Most of us just don't know what it's like to be that sick forever. The Drug Policy Alliance is leading the effort at passing a needle exchange law in New Jersey. That same group commissioned a poll that found 86 percent of New Jersey residents support medical marijuana. On behalf of my late wife, thanks for your support. Cheryl spent the last decade of her life telling everyone how marijuana relieved her multiple sclerosis spasticity and pain. After spending the 1990s fighting for medical marijuana legislation, she spent the last year of her life wondering why her "supporters" did so little to help her.
My hero went so far as to leave us with her answer to detractors who still say medical marijuana isn't necessary because there are legal alternatives. You can hear Cheryl's reply by going to cherylheart.org and clicking on "Cheryl's cry of pain." click here
To the Drug Policy Alliance's reported 1,250 New Jersey members, it's time to step up and finish what Cheryl began. Medical marijuana bills are now stalled in the state Senate and Assembly health committees and need your help. You know what to do. Now do it.
Jim Miller
TOMS RIVER
My comments follow. -- GS
Despite a strong start last summer, New Jersey's medical cannabis bill has not yet had hearings that were promised for the fall of 2006. So far, medical marijuana in NJ has taken a back seat to needle exchange, and New Jersey patients continue to suffer because of these unnecessary delays. With all due respect to needle exchange, it does not have the kind of popular support -- 86% -- that DPA's poll found for medical cannabis in NJ.
Now that needle exchange legislation is on NJ Gov. Corzine's desk for his signature, it remains to be seen whether medical cannabis will overcome its stepchild status and get passed in New Jersey this session. Jim Miller reports the DPA-NJ is not responding to his requests for information. Why DPA's New Jersey office has no relationship with Jim Miller, who with his late wife Cheryl, worked tirelessly for medical cannabis in NJ all through the 1990's up to Cheryl's death in 2003, and continues his advocacy today, is a question someone should ask them. You'll find no mention of Cheryl on DPA's website click here, despite the fact a DPA grant was crucial for the success of Cheryl's memorial click here.
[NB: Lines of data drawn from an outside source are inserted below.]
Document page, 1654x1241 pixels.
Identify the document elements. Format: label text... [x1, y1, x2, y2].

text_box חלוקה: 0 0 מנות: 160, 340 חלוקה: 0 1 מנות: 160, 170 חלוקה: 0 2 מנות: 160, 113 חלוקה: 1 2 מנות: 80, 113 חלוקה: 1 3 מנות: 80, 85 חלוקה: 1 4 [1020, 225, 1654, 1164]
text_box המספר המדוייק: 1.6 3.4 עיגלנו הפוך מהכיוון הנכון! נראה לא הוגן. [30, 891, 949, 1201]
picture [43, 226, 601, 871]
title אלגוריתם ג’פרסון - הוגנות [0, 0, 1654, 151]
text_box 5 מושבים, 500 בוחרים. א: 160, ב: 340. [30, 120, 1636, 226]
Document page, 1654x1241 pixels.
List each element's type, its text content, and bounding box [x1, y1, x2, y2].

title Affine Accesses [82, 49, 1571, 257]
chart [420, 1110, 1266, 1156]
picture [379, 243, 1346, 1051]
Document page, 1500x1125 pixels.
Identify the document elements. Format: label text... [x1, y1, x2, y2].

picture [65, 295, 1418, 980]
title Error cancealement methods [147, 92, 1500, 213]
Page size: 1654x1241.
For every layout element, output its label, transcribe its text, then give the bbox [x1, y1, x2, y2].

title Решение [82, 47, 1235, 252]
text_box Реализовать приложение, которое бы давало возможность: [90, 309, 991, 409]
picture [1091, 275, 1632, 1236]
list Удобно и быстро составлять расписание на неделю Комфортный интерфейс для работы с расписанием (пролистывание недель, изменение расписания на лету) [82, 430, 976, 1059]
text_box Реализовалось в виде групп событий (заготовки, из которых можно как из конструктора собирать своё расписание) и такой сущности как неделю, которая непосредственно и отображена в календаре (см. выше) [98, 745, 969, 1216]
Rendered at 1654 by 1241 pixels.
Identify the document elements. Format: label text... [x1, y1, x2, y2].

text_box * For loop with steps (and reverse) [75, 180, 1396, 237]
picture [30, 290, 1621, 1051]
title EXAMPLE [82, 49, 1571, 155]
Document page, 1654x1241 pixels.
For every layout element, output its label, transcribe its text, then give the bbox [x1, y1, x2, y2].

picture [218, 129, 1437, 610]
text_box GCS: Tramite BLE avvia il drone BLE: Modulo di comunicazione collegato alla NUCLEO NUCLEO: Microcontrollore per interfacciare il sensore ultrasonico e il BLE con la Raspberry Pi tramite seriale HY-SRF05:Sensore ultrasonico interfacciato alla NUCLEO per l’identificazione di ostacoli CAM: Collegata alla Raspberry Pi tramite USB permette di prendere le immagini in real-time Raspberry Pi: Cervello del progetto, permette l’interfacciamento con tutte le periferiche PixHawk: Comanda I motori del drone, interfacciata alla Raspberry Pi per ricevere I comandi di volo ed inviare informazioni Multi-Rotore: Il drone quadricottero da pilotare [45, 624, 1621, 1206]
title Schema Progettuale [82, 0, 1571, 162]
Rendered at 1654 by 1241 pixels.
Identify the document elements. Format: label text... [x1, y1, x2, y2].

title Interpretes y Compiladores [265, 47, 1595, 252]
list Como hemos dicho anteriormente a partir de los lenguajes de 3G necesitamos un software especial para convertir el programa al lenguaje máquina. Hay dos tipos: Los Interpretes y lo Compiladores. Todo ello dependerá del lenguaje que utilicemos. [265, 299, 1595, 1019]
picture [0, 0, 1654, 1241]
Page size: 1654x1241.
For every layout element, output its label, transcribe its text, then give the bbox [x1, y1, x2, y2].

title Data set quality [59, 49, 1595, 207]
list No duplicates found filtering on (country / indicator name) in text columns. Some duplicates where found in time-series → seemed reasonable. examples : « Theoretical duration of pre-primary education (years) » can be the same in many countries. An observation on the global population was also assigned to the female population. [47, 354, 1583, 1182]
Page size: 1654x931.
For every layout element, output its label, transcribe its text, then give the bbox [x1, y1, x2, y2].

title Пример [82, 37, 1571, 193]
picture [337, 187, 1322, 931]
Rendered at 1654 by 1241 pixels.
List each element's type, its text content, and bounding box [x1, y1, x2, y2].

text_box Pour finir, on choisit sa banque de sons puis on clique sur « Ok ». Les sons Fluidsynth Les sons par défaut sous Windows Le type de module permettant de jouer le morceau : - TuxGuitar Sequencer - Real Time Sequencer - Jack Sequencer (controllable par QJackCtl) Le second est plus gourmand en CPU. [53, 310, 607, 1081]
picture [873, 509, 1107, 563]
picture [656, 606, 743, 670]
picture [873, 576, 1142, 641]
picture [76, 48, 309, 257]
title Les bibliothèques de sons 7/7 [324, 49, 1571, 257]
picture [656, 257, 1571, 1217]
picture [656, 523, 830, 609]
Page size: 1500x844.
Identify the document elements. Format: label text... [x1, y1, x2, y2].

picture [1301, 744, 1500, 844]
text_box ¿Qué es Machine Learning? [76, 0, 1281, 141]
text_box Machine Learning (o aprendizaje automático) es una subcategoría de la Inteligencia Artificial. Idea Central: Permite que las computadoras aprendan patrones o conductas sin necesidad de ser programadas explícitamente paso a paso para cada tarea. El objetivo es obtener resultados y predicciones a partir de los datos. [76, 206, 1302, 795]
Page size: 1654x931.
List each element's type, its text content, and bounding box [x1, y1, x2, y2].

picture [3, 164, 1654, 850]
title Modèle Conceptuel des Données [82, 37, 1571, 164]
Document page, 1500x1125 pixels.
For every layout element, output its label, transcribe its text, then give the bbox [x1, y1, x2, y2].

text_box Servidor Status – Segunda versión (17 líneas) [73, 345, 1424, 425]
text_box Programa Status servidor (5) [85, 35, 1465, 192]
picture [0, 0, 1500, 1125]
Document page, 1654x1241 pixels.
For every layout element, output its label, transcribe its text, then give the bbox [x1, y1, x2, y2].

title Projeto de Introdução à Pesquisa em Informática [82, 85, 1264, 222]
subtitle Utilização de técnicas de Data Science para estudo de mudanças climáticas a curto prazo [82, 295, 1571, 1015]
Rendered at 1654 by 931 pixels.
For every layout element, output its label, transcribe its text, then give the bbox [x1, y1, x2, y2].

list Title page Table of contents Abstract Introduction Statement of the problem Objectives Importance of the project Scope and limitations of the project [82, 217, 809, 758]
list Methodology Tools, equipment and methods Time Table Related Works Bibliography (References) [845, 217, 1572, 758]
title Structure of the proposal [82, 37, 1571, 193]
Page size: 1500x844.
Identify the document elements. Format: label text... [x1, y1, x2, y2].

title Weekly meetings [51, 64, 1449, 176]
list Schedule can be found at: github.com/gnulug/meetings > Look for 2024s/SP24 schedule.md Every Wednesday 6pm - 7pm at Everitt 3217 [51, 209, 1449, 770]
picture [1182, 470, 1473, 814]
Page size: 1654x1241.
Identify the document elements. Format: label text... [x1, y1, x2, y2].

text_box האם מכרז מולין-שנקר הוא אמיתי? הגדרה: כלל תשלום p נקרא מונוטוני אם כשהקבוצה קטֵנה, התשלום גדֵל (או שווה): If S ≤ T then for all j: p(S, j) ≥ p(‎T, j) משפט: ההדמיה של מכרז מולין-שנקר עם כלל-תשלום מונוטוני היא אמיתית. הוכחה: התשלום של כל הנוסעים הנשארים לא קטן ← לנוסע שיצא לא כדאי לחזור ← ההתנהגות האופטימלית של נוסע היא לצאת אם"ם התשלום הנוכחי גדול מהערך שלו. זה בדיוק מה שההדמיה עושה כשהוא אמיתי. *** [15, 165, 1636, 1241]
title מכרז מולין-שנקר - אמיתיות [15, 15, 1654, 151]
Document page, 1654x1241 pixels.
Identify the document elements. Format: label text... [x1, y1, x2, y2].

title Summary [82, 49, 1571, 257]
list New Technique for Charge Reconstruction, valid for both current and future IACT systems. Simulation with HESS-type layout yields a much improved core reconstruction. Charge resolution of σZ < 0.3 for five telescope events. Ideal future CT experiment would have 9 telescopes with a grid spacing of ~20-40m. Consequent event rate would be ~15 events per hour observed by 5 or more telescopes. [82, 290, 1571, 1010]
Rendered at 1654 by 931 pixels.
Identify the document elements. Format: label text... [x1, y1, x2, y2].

With needle exchange finally settled, hopefully, the DPA will now redouble their efforts to pass medical cannabis in NJ and will use their influence as skillfully as they did in gaining passage for needle exchange to gain passage of legislation protecting NJ patients who use cannabis this session. Another suggestion would be to stop ignoring the existence of Cheryl Miller. The fact that there is mmj legislation in both houses in New Jersey is a testament to the dozen plus years Cheryl, paralyzed from the neck down by MS, laid the groundwork that made these bills introduction possible in the first place.